The Playboy Mansion is up for sale for $200 million. That’s also like shopping at “Whole Foods,” only with a chance of seeing bigger and better melons.
It was so cold on the Golden Globes red carpet. All those actresses in their flimsy low cut gowns had to get their golden globes defrosted.
Mexican fugitive drug lord, EL CHAPO is back in the same prison he escaped from six months ago. But this time they revoked his tunnel privileges.
They could have stopped his escape the first time. All they had to do was get GOV. CHRIS CHRISTIE to do to his tunnel what he did to the George Washington Bridge.
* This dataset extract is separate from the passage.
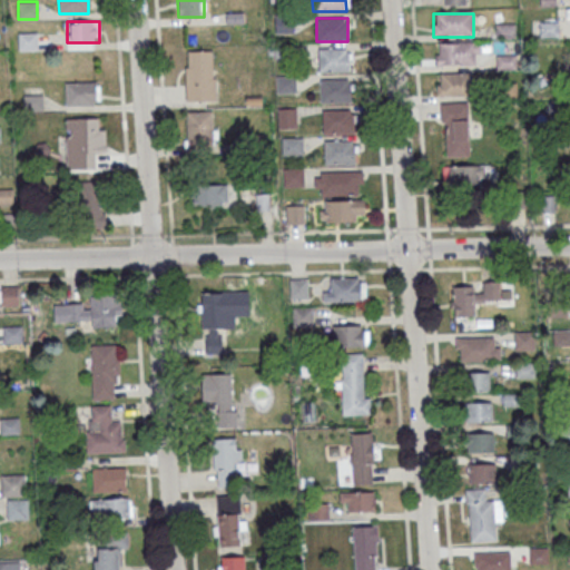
[(19,50),(38,50),(38,32),(19,32),(19,50)]
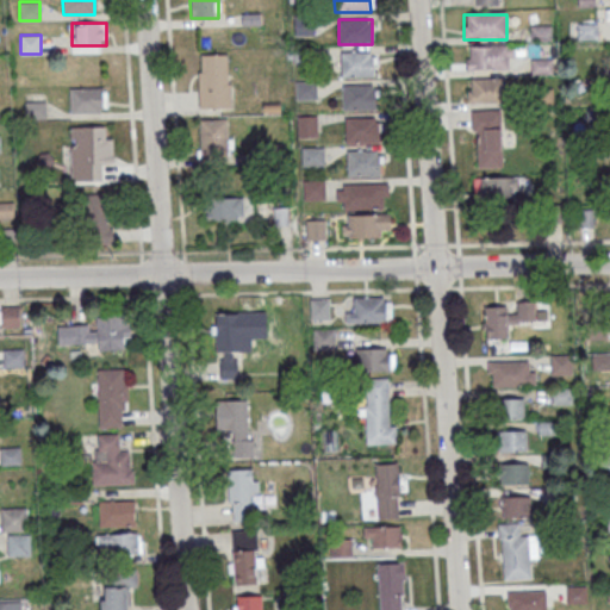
[(467,47),(467,72),(512,72),(512,47),(467,47)]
The plan is, they’re hoping to extradite the drug kingpin to the United States so he can be tried by a jury of his customers.
The nominations for the “Academy Awards” came out. All the acting nominees are white. It looks like a “Tea Party” convention.
You know it’s bad when there are more black people running for President than there are for an Academy Award.
SO YOU WANT TO RUN AGAINST DONALD TRUMP
It looks like TRUMP is headed for nomination as a candidate of the GOP. Answer 4 out of 5 correctly in the following test to see if you would have been better suited to beat DONALD at his own game.
On a lazy Sunday afternoon I most enjoy…
a. Cooking.
b. Going to a museum.
c. Just lounging around the house.
d. Deporting people.
I think people who are here illegally look best in…
a. Formal attire.
b. Bathing suits.
c. Bermuda shorts.
d. Prison uniforms.
The proper manner to respond to a chance meeting with me is by…
a. Smiling.
b. Saying hello.
c. Giving me a little kiss.
d. Saluting.
When someone disagrees with me my first instinct is to…
a. Try to understand their point of view.
b. Discuss it calmly and rationally.
c. Cry.
d. Have them executed.
My greatest fear is…
a. Meeting new people.
b. Heights.
c. The dark.
d. A coup d’etat.
That’s hilarious stuff. Enjoyed it a lot. But who is you FIL and where is his blog? Unless I’m misunderstanding.
Hi Bart! Thank you! My Father in Law shall remain anonymous, only because in order to avoid some nasty stalkers I’ve had, I must remain anonymous. He doesn’t have a blog. He puts these jokes and others out in a weekly newsletters that some radio stations and public figures use. I’m the one who blogs them on his behalf. : ) Hope that answers all your questions.